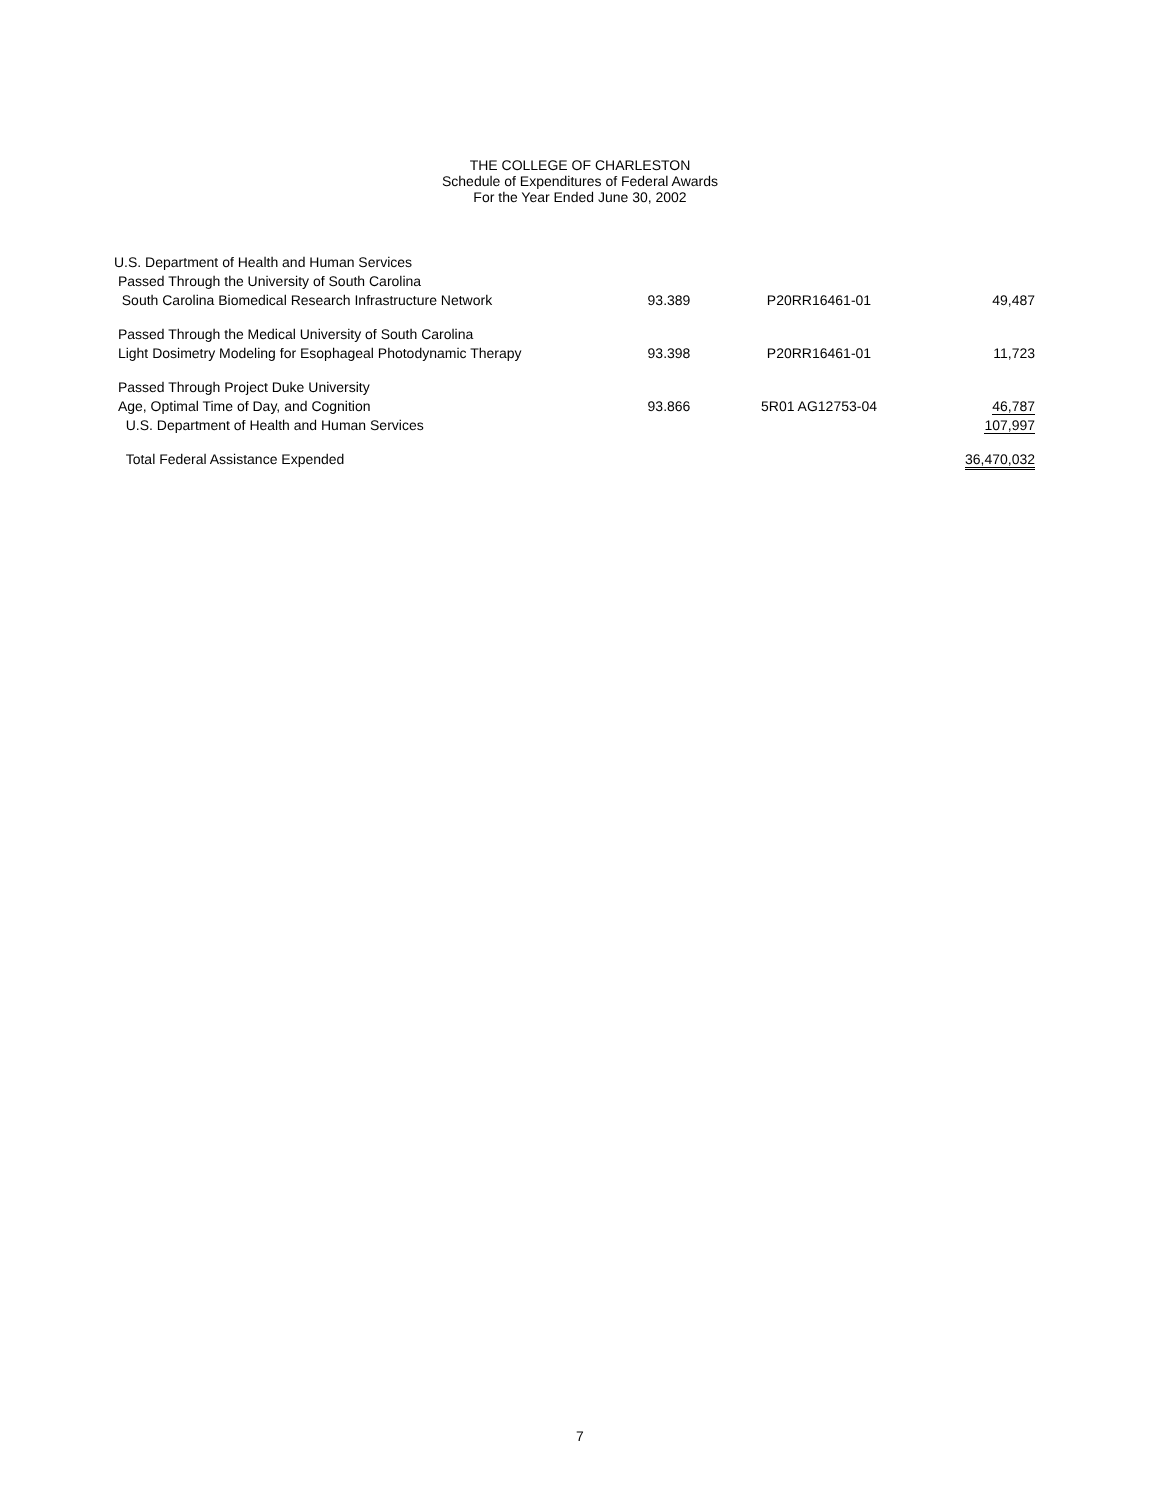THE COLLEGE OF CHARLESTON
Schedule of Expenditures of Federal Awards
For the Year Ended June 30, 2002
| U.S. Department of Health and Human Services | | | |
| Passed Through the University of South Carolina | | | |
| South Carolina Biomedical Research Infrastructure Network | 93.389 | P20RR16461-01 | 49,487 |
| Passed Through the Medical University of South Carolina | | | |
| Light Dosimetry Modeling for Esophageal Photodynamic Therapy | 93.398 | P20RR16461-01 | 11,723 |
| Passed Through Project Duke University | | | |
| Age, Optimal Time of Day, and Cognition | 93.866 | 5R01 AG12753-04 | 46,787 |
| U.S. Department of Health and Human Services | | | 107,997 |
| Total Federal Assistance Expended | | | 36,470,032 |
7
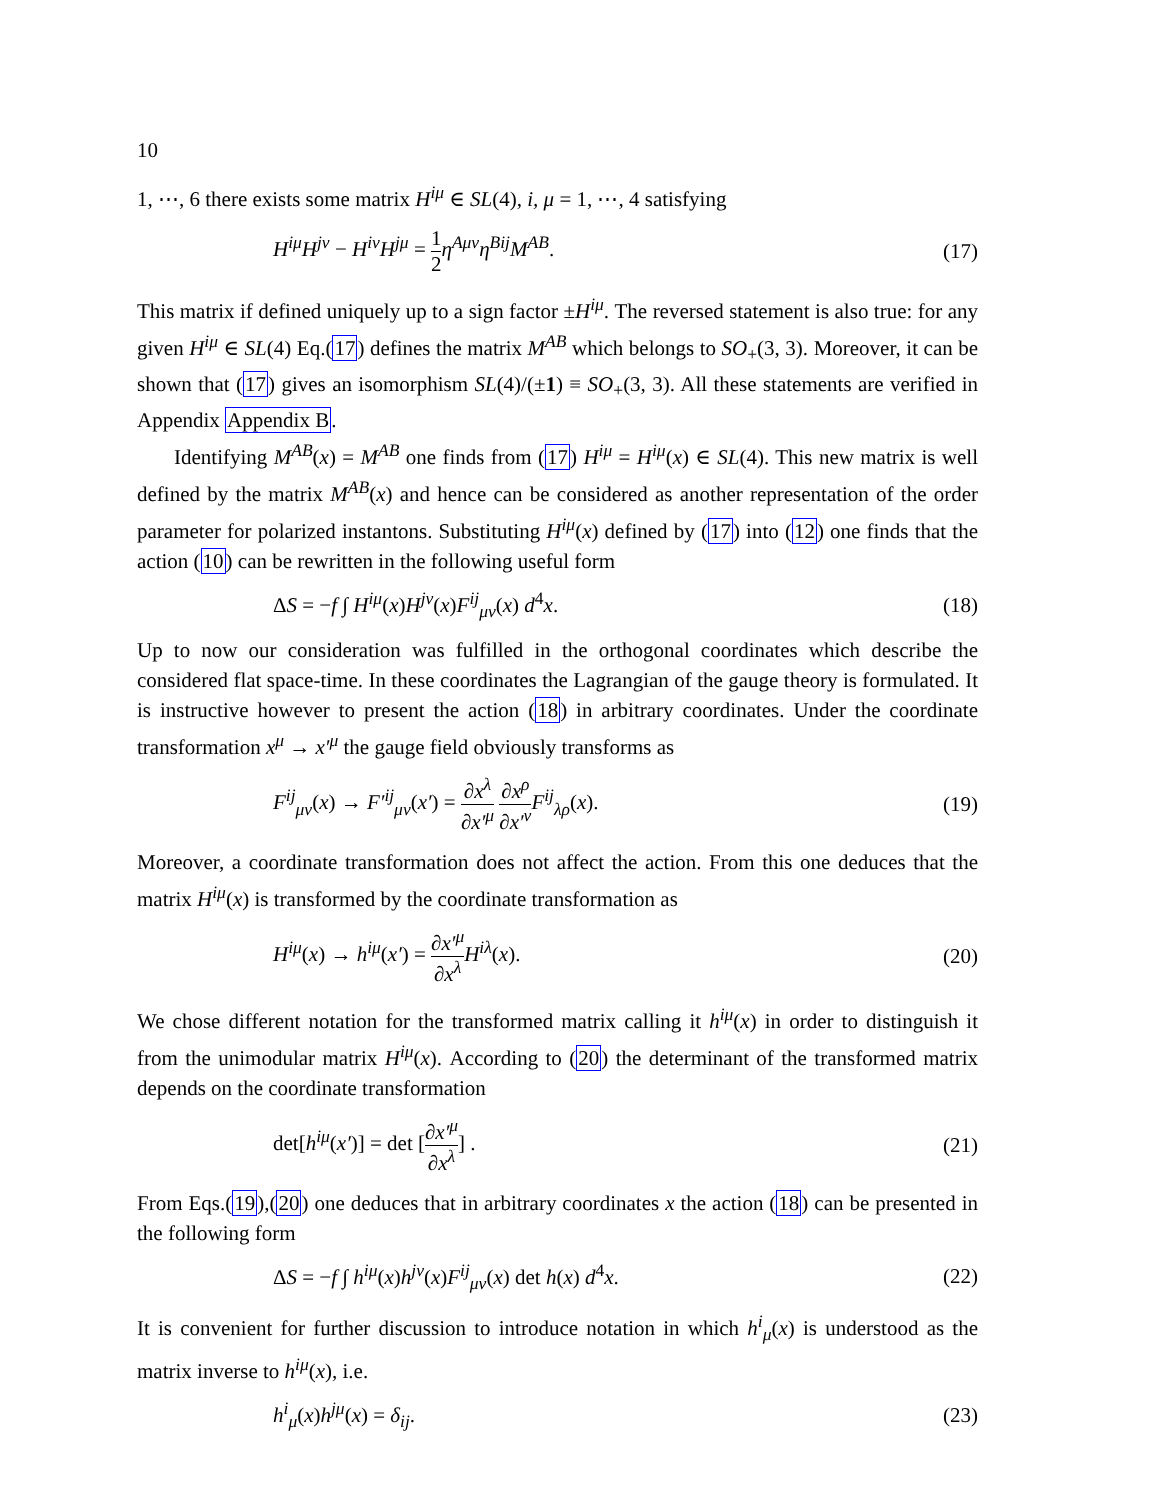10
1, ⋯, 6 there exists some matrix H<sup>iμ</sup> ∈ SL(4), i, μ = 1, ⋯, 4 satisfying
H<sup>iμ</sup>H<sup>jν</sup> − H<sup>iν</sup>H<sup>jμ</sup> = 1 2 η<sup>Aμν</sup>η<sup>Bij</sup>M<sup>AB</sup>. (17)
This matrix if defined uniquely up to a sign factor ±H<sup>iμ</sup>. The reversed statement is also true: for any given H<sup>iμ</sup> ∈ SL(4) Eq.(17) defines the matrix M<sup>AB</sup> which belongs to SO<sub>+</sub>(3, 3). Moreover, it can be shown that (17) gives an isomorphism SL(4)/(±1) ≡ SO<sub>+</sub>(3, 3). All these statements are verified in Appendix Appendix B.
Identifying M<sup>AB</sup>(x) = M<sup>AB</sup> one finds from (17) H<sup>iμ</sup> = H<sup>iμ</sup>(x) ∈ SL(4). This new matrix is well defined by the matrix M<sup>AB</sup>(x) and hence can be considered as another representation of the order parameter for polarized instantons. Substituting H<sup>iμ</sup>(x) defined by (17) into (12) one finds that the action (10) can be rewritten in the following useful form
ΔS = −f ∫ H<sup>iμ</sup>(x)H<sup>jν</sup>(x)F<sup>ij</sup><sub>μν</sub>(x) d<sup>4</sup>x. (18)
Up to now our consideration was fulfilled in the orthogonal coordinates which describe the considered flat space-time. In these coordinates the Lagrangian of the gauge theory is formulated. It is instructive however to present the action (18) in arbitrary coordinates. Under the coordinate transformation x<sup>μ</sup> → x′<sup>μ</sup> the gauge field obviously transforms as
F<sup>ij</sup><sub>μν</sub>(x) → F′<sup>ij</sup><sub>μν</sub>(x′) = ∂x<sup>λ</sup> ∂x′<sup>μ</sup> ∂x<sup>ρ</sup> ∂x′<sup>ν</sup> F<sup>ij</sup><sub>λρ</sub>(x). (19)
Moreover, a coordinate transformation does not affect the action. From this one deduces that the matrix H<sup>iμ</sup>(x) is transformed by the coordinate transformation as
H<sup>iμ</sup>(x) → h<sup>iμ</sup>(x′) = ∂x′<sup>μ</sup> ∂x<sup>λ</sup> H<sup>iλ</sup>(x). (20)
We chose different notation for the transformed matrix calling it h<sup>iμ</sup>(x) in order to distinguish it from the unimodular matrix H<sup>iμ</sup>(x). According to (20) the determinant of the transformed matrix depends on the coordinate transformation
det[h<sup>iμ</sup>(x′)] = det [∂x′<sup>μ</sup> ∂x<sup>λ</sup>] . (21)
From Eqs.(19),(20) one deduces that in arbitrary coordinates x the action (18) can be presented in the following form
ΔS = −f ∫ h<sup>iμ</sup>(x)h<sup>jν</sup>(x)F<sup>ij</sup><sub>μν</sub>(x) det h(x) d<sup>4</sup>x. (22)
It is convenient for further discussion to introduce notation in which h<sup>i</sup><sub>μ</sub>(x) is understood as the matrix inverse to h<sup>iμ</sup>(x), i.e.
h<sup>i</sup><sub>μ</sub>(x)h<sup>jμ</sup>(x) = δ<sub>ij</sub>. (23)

ABOUT THIS TASK
Wherever a line of the data above contains "Moreover", copy that line.

TASK SOLUTION
This matrix if defined uniquely up to a sign factor ±H<sup>iμ</sup>. The reversed statement is also true: for any given H<sup>iμ</sup> ∈ SL(4) Eq.(17) defines the matrix M<sup>AB</sup> which belongs to SO<sub>+</sub>(3, 3). Moreover, it can be shown that (17) gives an isomorphism SL(4)/(±1) ≡ SO<sub>+</sub>(3, 3). All these statements are verified in Appendix Appendix B.
Moreover, a coordinate transformation does not affect the action. From this one deduces that the matrix H<sup>iμ</sup>(x) is transformed by the coordinate transformation as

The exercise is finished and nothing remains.